═══ TASK DATA

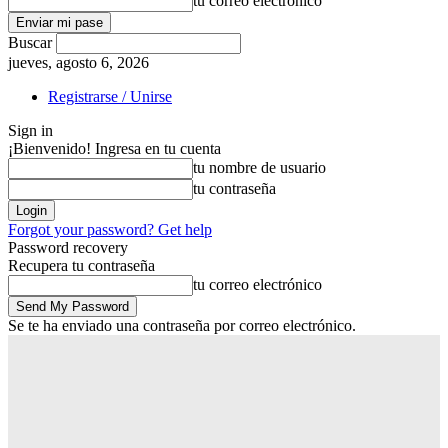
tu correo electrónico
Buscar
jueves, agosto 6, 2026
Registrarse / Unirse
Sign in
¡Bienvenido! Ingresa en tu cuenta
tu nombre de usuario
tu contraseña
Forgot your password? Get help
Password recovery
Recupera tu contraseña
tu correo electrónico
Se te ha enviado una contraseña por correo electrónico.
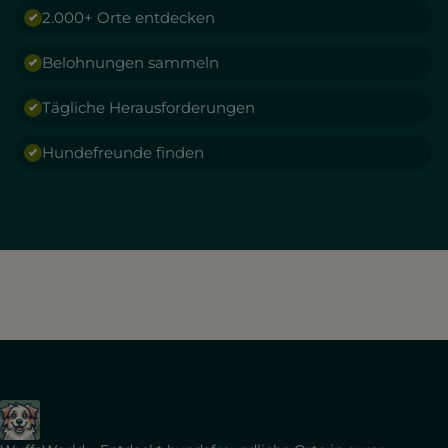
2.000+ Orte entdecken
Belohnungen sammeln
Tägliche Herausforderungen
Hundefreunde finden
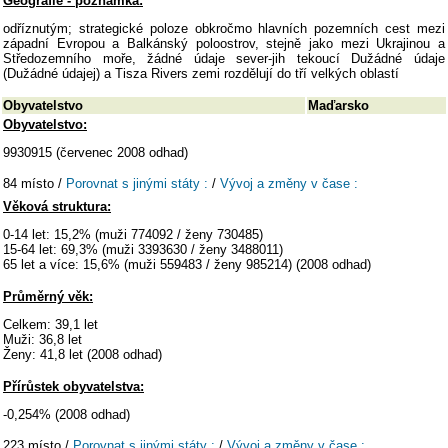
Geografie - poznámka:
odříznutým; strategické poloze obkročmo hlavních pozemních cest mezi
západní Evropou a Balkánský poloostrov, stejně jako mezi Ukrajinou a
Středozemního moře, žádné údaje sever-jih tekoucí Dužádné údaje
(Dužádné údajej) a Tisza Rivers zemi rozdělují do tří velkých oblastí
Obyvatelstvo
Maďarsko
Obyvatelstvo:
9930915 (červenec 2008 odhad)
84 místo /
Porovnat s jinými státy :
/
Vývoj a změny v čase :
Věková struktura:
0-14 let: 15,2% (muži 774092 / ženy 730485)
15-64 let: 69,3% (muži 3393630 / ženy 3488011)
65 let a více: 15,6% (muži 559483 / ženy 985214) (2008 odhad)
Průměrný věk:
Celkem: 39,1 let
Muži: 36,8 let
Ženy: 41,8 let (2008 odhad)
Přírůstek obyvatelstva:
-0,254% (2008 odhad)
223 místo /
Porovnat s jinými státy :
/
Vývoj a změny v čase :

══════

Without the pictures, write out every line above exactly as it appears.

tu correo electrónico
Buscar
jueves, agosto 6, 2026
Registrarse / Unirse
Sign in
¡Bienvenido! Ingresa en tu cuenta
tu nombre de usuario
tu contraseña
Forgot your password? Get help
Password recovery
Recupera tu contraseña
tu correo electrónico
Se te ha enviado una contraseña por correo electrónico.
2.000+ Orte entdecken
Belohnungen sammeln
Tägliche Herausforderungen
Hundefreunde finden
Geografie - poznámka:
odříznutým; strategické poloze obkročmo hlavních pozemních cest mezi
západní Evropou a Balkánský poloostrov, stejně jako mezi Ukrajinou a
Středozemního moře, žádné údaje sever-jih tekoucí Dužádné údaje
(Dužádné údajej) a Tisza Rivers zemi rozdělují do tří velkých oblastí
Obyvatelstvo
Maďarsko
Obyvatelstvo:
9930915 (červenec 2008 odhad)
84 místo /
Porovnat s jinými státy :
/
Vývoj a změny v čase :
Věková struktura:
0-14 let: 15,2% (muži 774092 / ženy 730485)
15-64 let: 69,3% (muži 3393630 / ženy 3488011)
65 let a více: 15,6% (muži 559483 / ženy 985214) (2008 odhad)
Průměrný věk:
Celkem: 39,1 let
Muži: 36,8 let
Ženy: 41,8 let (2008 odhad)
Přírůstek obyvatelstva:
-0,254% (2008 odhad)
223 místo /
Porovnat s jinými státy :
/
Vývoj a změny v čase :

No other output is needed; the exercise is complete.